I have been thinking about what’s next. We have tools to assist the designer (the processor design engineer per se) to speedup his/her development. Still, the processor must be designed explicitly. What would go beyond the state-of-the-art is not to have to design the golden model of the processor at all.

What I am proposing is an application-specific processor synthesis tool that goes beyond the state-of-the-art. A model generator for producing the high-level description of the processor, based only on application analysis and user-defined constraints. And for the fun of it, let’s codename it METATOR, because I tend to watch too much Supernatural these days, and METATOR (messenger) is a possible meaning for METATRON, an angelic being from the Apocrypha with a human past. So think of METATOR as an upgrade (spiritual or not) to the current status of both academic and commercial ASIP design tools.

The Context, the Problem and its Solution

ASIPs are tuned for cost-effective execution of targeted application sets. An ASIP design flow involves profiling, architecture exploration, generation and selection of functionalities and synthesis of the corresponding hardware while enabling the user taking certain decisions.

The state-of-the-art in ASIP synthesis includes commercial efforts from Synopsys which has accumulated three relevant portfolios: the ARC configurable processor cores, Processor Designer (previously LISATek) and the IP Designer nML-based tools (previously Target Compiler Technologies); ASIPmeister by ASIP Solutions (site down?), Lissom/CodAL by Codasip, and the academic TCE and NISC toolsets. Apologies if I have missed any other ASIP technology provider!

The key differentiation point of METATOR against existing approaches is that ASIP synthesis should not require the explicit definition of a processor model by a human developer. The solution implies the development of a novel scheme for the extraction of a common denominator architectural model from a given set of user applications (accounting for high-level constraints and requirements) that are intended to be executed on the generated processor by the means of graph similarity extraction. From this automatically generated model, an RTL description, verification IP and a programming toolchain would be produced as part of an automated targeting process, in like “meta-“: a generated model generating models!.

 

Conceptual ASIP Synthesis Flow

METATOR would accept as input the so-called algorithmic soup (narrow set of applications) and generate the ADL (Architecture Description Language) description of the processor. My first aim would be for ArchC but this could also expand to the dominant ADLs, LISA 2.0 and nML.

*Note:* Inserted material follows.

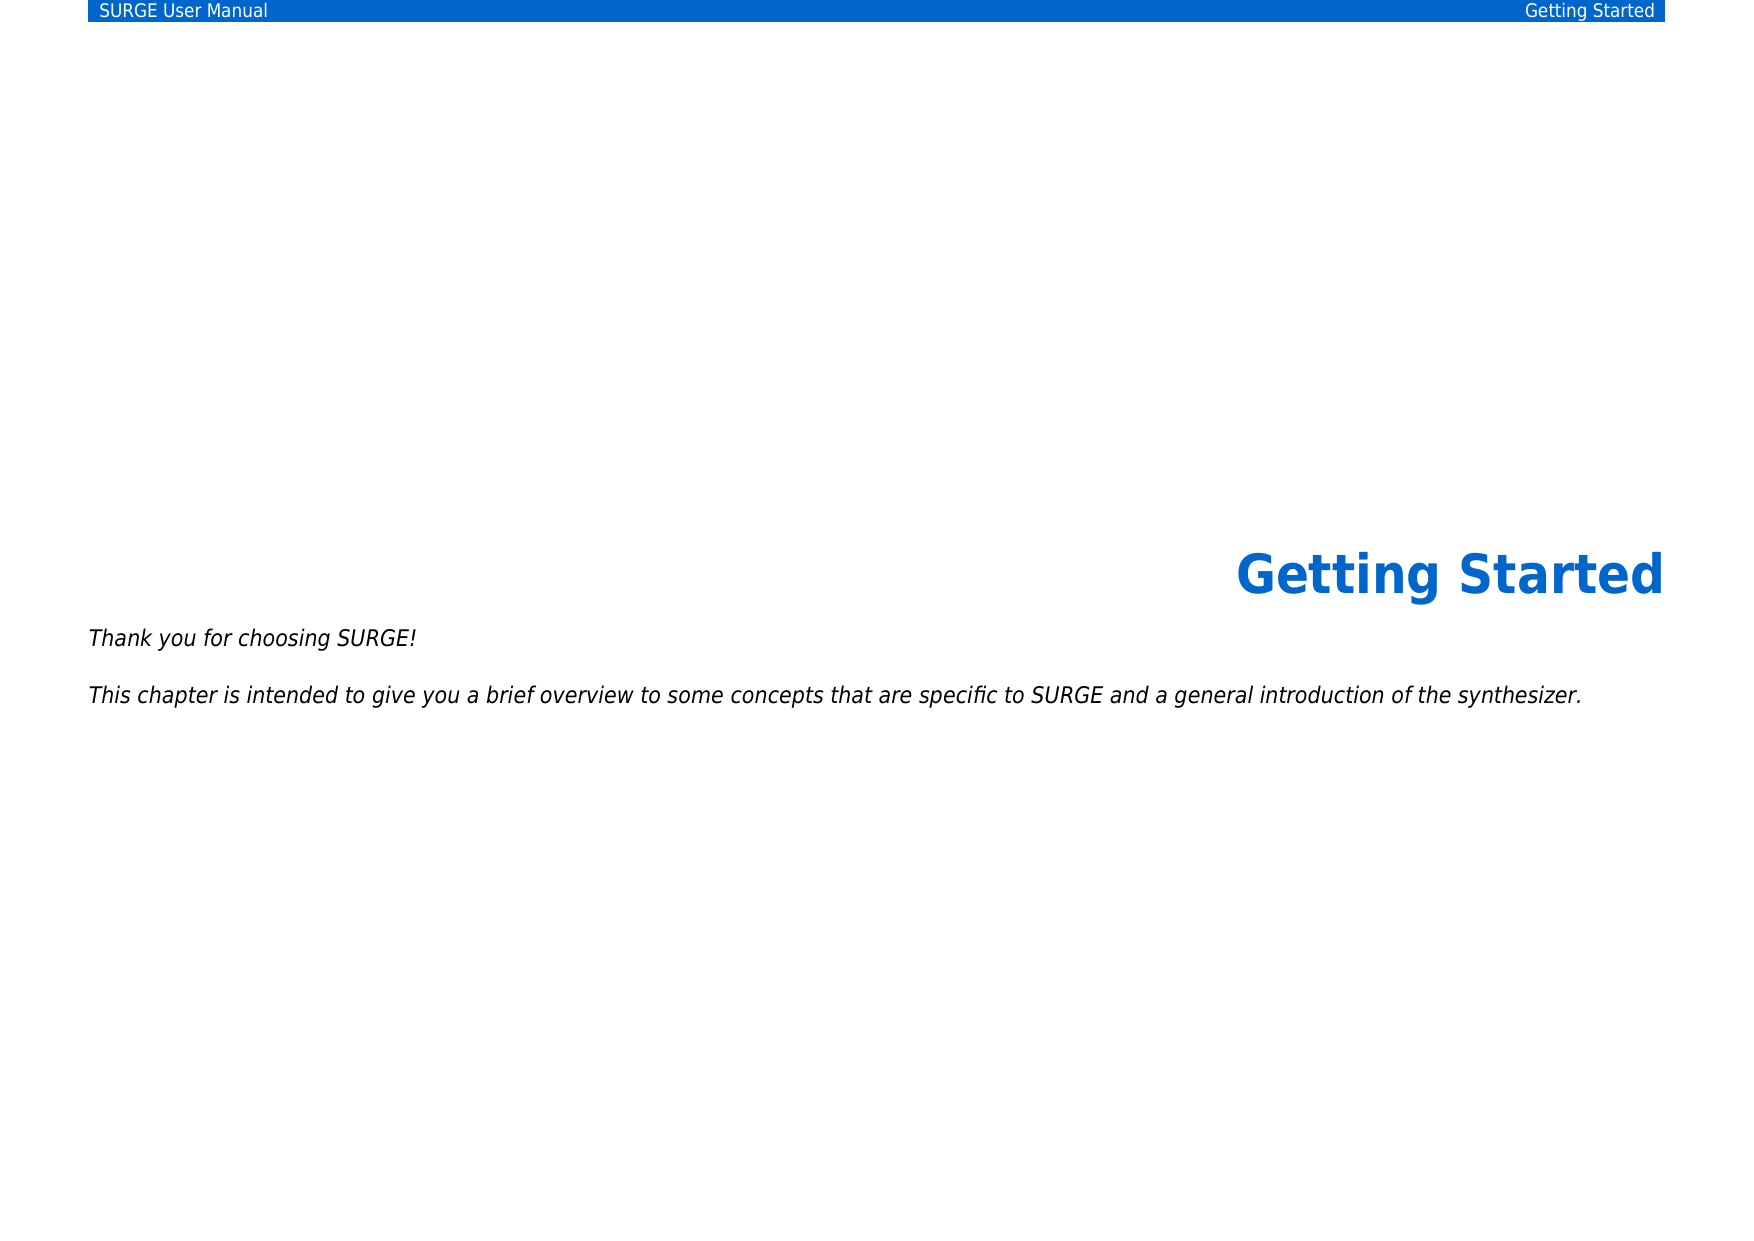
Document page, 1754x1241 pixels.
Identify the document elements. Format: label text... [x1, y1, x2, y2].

METATOR would rely upon HercuLeS high-level synthesis technology and the YARDstick profiling and custom instruction generation environment. In the past, YARDstick has been used for generating custom instructions (CIs) for ByoRISC (Build Your Own RISC) soft-core processors. ByoRISC is a configurable in-order RISC design, allowing the execution of multiple-input, multiple-output custom instructions and achieving higher performance than typical VLIW architectures. CIs for ByoRISC where generated by YARDstick, which purpose is to perform application analysis on targeted codes, identify application hotspots, extract custom instructions and evaluate their potential impact on code performance for ByoRISC.

                                                                                                                Conclusion

To sum this up, METATOR is a mind experiment in ASIP synthesis technology. It automatically generates a full-fledged processor and toolchain merely from its usage intent, expressed as indicative targeted application sets.